Discussion: We present a case of severe neutropenia and fever attributed to low-dose MTX toxicity, which can occur early in therapy despite standard dosing. Prompt recognition of neutropenic fever is critical, requiring immediate antibiotics, supportive care, and investigation of infection sources. Prior to attributing the presentation to MTX toxicity, other potential causes of neutropenia were excluded including infection (CMV, EBV, Parvovirus), malignancy (peripheral flow cytometry), and micronutrient deficiency (zinc, copper).Despite an undetectable serum MTX level, toxicity remained likely. Notably, serum MTX levels may not reliably identify toxicity in rheumatologic dosing, which is substantially lower than oncologic dosing, due to cellular accumulation. Leucovorin rescue is therefore indicated based on clinical suspicion rather than drug levels alone. Mortality from severe low-dose MTX toxicity may exceed 40%, underscoring the importance of rapid intervention.Low-dose MTX toxicity typically arises from unintentional overdosing or renal impairment; genetic variants in MTHFR may contribute modestly. This patient was a compound heterozygote for 665C>T and 1286A>C, though this likely played a minimal role.

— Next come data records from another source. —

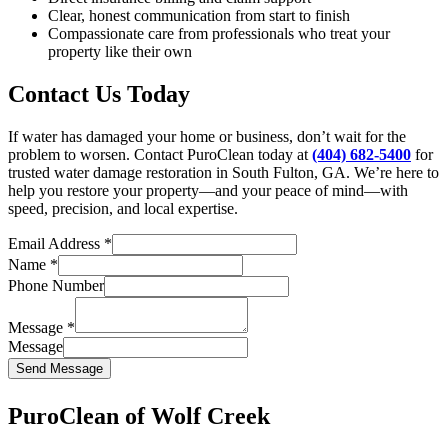
Clear, honest communication from start to finish
Compassionate care from professionals who treat your
property like their own
Contact Us Today
If water has damaged your home or business, don’t wait for the
problem to worsen. Contact PuroClean today at
(404) 682-5400
for
trusted water damage restoration in South Fulton, GA. We’re here to
help you restore your property—and your peace of mind—with
speed, precision, and local expertise.
Email Address
*
Name
*
Phone Number
Message
*
Message
Send Message
PuroClean of Wolf Creek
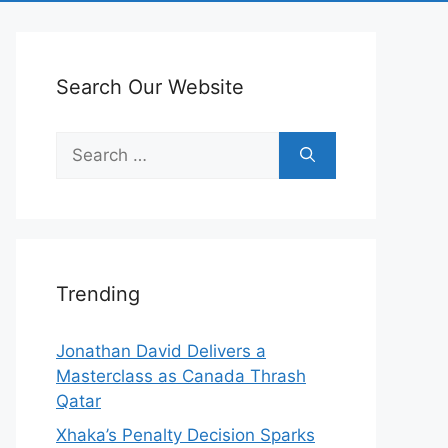
Search Our Website
Search
for:
Trending
Jonathan David Delivers a
Masterclass as Canada Thrash
Qatar
Xhaka’s Penalty Decision Sparks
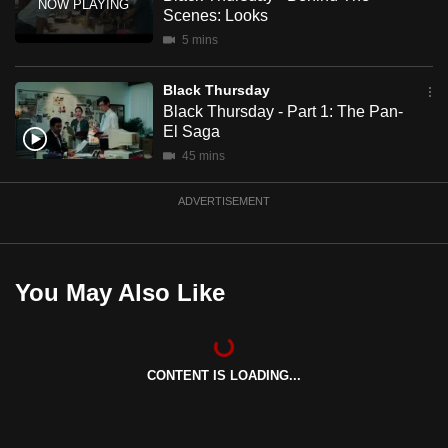
mobile
Scenes: Looks
app.
5 mins
Black Thursday
Upgraded
Black Thursday - Part 1: The Pan-
but
El Saga
still
45 mins
having
issues?
ADVERTISEMENT
Contact
us
You May Also Like
CONTENT IS LOADING...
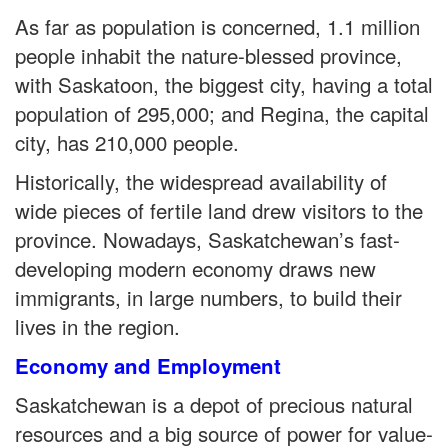
As far as population is concerned, 1.1 million
people inhabit the nature-blessed province,
with Saskatoon, the biggest city, having a total
population of 295,000; and Regina, the capital
city, has 210,000 people.
Historically, the widespread availability of
wide pieces of fertile land drew visitors to the
province. Nowadays, Saskatchewan’s fast-
developing modern economy draws new
immigrants, in large numbers, to build their
lives in the region.
Economy and Employment
Saskatchewan is a depot of precious natural
resources and a big source of power for value-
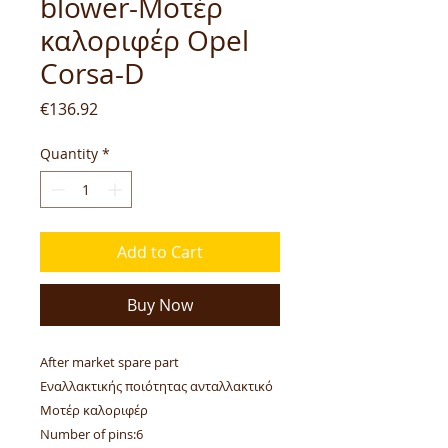
blower-Μοτέρ
καλοριφέρ Opel
Corsa-D
Price
€136.92
Quantity
*
Add to Cart
Buy Now
After market spare part
Εναλλακτικής ποιότητας ανταλλακτικό
Μοτέρ καλοριφέρ
Number of pins:6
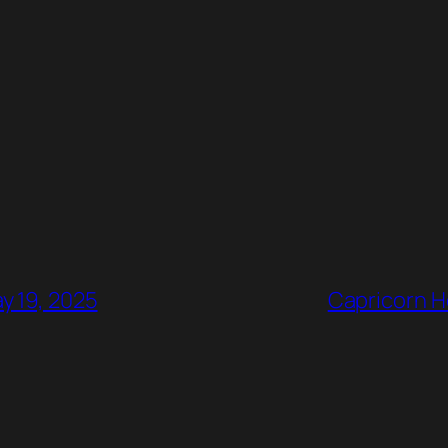
y 19, 2025
Capricorn H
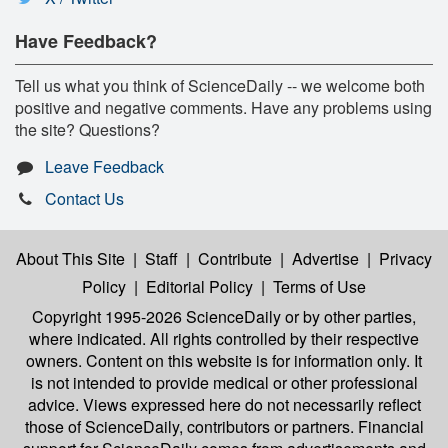
Have Feedback?
Tell us what you think of ScienceDaily -- we welcome both
positive and negative comments. Have any problems using
the site? Questions?
Leave Feedback
Contact Us
About This Site
|
Staff
|
Contribute
|
Advertise
|
Privacy
Policy
|
Editorial Policy
|
Terms of Use
Copyright 1995-2026 ScienceDaily
or by other parties,
where indicated. All rights controlled by their respective
owners. Content on this website is for information only. It
is not intended to provide medical or other professional
advice. Views expressed here do not necessarily reflect
those of ScienceDaily, contributors or partners. Financial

Conclusions: Overall, this case demonstrates that severe MTX toxicity can develop even with correct dosing and undetectable serum levels. Clinical suspicion should guide diagnosis and treatment, with leucovorin administration based on clinical presentation rather than reliance on drug levels alone and emergent treatment if any suspicion for infection. Vigilant monitoring during initiation and in patients with risk factors is essential to prevent potentially fatal complications.